4. Use Trends to Highlight What You Already Do

Rather than creating completely new offerings for every trend, look for elements of your existing menu, service, or values that connect to trending topics.

When “coastal grandmother” aesthetic trended on TikTok, restaurants didn’t need to completely reinvent themselves. Those already serving fresh seafood, white wine, and using natural linens simply needed to frame these existing offerings within the trend context.

5. Consider Format Trendjacking

Sometimes the wisest approach is to adopt a trending format while keeping your content authentic to your brand. When a particular transition style or audio clip is trending, you can use that format while keeping the actual content aligned with your restaurant’s regular messaging.

For example, when the “Put a finger down” challenge was popular, restaurants could use the format to highlight their specialties: “Put a finger down if you’ve ever had a handmade pasta that changed your perspective on Italian food.”

6. Mind The Timing Window

Trends move quickly. Being two days late to a trend can be worse than missing it entirely, making your restaurant seem out of touch rather than relevant. Develop a rapid response system for trends you decide to engage with:

  • Who approves trend-related content?
  • Can this person be reached quickly?
  • Do you have templates ready that can be quickly modified?

7. Know When To Sit Out

Some trends, while popular, simply aren’t a good fit for restaurants or your specific establishment. Political controversies, divisive social issues, or trends based on humor that doesn’t align with your brand values are often best observed from the sidelines.

The 80/20 Rule of Restaurant Content

A sustainable approach follows the 80/20 rule: 80% of your content should be your consistent, core messaging and offerings. Only about 20% should be trend-responsive content.

This balance ensures your feed maintains a coherent identity while still appearing current and engaged with broader conversations.

Measuring Trendjacking Success

Success isn’t just about engagement numbers.

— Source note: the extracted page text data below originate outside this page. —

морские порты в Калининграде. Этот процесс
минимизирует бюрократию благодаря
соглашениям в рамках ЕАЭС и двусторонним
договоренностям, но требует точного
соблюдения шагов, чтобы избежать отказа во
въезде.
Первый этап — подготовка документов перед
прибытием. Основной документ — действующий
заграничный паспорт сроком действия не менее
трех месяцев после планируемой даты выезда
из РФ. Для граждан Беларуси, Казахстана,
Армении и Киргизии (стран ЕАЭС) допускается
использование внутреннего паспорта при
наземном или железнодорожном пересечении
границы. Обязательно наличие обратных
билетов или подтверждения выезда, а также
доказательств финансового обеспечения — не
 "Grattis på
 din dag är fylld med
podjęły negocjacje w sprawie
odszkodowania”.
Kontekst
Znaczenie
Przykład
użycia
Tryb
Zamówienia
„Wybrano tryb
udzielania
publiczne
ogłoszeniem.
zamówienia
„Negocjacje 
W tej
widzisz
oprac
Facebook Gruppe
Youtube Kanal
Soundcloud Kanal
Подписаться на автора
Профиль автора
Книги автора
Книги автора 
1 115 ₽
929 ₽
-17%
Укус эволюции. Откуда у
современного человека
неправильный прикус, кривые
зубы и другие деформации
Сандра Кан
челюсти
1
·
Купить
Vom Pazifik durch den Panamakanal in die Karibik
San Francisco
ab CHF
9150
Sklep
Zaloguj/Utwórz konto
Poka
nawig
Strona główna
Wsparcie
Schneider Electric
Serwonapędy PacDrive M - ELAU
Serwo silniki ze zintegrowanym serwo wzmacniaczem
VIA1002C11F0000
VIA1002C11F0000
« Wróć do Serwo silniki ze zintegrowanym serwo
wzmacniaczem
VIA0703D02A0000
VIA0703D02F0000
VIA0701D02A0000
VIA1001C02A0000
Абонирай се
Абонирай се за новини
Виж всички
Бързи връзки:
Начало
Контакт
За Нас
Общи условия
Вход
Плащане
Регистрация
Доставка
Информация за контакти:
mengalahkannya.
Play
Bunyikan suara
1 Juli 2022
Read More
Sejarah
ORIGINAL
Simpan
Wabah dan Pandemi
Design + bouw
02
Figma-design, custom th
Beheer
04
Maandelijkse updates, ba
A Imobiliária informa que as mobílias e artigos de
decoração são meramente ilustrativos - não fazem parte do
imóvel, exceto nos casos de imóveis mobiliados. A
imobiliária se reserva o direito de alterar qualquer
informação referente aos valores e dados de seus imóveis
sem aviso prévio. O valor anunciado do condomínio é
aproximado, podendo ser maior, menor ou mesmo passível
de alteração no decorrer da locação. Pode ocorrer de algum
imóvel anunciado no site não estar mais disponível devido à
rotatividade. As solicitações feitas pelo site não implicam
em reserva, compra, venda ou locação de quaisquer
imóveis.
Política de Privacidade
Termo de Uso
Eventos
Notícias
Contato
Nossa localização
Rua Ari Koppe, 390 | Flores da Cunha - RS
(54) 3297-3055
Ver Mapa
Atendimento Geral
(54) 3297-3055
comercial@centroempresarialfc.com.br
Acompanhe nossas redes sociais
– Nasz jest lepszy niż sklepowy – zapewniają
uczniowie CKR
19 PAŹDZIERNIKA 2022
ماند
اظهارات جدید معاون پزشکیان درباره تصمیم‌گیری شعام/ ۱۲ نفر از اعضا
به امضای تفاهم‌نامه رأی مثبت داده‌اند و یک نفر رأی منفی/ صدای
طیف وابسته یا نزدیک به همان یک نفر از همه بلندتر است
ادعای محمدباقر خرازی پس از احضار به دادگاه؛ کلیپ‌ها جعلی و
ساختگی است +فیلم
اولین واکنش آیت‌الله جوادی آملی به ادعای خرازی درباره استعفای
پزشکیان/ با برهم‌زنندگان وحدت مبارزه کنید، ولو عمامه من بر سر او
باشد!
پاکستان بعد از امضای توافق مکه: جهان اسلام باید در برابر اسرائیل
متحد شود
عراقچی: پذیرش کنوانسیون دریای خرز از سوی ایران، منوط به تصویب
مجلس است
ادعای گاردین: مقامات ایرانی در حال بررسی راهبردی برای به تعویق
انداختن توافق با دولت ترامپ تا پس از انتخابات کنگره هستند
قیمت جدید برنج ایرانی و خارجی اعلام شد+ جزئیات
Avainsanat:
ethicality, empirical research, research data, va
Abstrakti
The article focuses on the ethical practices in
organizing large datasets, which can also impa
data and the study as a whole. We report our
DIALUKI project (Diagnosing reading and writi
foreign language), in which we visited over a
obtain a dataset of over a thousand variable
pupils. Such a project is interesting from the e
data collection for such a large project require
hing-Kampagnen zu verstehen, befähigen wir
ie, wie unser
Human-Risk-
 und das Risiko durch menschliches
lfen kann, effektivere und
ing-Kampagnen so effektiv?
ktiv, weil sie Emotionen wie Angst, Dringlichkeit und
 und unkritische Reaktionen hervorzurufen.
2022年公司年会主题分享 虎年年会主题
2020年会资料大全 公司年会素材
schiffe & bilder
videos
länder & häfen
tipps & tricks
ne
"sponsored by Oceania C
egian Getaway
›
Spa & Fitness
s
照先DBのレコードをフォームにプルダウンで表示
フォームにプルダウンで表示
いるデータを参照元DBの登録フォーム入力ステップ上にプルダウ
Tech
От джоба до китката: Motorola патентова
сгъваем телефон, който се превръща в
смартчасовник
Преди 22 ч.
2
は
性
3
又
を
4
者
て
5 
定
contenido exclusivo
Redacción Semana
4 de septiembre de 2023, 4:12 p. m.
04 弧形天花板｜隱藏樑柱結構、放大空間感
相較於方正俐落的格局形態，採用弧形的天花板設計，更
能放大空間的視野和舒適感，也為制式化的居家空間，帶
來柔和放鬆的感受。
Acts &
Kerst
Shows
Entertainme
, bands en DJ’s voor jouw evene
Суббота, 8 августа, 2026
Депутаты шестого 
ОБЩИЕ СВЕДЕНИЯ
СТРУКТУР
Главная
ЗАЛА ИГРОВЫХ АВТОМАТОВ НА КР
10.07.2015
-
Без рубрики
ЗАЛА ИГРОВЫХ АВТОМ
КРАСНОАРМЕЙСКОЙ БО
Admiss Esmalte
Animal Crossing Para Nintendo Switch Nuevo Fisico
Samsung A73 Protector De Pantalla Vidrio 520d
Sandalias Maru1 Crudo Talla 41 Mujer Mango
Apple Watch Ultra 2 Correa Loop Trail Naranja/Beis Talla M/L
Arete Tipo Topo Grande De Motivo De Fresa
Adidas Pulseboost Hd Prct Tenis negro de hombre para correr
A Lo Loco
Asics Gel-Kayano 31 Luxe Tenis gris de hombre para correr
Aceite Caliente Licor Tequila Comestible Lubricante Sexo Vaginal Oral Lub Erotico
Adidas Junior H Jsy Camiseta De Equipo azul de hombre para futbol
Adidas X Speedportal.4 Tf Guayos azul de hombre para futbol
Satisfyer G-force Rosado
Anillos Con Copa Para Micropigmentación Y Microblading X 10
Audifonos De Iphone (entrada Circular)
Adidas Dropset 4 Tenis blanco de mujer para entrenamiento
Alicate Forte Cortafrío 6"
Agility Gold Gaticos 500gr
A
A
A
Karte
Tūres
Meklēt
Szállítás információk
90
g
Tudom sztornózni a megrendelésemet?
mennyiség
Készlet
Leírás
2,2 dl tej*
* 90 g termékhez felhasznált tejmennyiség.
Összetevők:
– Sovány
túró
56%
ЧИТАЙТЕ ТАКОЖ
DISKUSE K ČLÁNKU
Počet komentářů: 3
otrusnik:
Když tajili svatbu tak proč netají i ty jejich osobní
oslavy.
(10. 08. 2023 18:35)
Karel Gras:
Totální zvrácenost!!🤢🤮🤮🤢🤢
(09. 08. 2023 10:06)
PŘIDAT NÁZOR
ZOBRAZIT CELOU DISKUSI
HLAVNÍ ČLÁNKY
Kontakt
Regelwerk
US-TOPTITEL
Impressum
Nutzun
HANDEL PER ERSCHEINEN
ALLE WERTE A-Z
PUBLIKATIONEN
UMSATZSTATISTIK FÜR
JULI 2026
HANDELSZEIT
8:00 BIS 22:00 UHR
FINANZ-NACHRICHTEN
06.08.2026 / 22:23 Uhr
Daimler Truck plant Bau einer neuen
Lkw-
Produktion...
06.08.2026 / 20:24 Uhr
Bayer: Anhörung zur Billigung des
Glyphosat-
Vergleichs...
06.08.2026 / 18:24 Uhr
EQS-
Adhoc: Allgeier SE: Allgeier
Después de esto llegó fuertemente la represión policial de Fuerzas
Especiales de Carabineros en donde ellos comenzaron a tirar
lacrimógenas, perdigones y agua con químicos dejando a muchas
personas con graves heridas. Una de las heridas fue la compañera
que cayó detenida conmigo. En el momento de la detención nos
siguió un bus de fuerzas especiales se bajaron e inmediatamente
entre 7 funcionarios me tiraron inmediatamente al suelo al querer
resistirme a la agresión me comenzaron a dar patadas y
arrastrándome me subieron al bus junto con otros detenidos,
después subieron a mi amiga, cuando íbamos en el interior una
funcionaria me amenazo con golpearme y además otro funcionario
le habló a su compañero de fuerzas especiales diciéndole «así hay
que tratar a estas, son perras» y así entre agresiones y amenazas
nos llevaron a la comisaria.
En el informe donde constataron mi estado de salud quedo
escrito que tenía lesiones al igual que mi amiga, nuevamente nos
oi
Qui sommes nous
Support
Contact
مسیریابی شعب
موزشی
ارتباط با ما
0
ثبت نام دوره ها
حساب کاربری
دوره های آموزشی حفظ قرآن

Consider these metrics:

  • Did engagement come from your actual target customers?
  • Did the content drive meaningful actions (reservations, orders)?
  • Did it support your overall brand positioning?
  • Could you explain the connection between the trend and your restaurant in one simple sentence?

Finding Your Trend Sweet Spot

Every restaurant has different thresholds for trend participation based on their brand positioning and customer expectations. A quirky food truck is expected to be more playful and trend-responsive than a formal fine dining establishment.

Map out your “trend comfort zone” by categorizing trend types:

  • Always appropriate (food trends, local events)
  • Sometimes appropriate (requires case-by-case evaluation)
  • Rarely appropriate (might consider in exceptional cases)
  • Never appropriate (political controversies, sensitive social issues)

This framework allows for quick decision-making when new trends emerge.

Final Thoughts

The most successful restaurant trendjacking doesn’t feel like trendjacking at all—it feels like your restaurant being its authentic self while acknowledging the current cultural moment. When done right, customers should think “that’s so them” rather than “they’re trying too hard.”

Remember that staying silent on most trends won’t hurt your brand, but forced participation in irrelevant trends definitely will. Be selective, be authentic, and when you do participate, bring something uniquely yours to the conversation.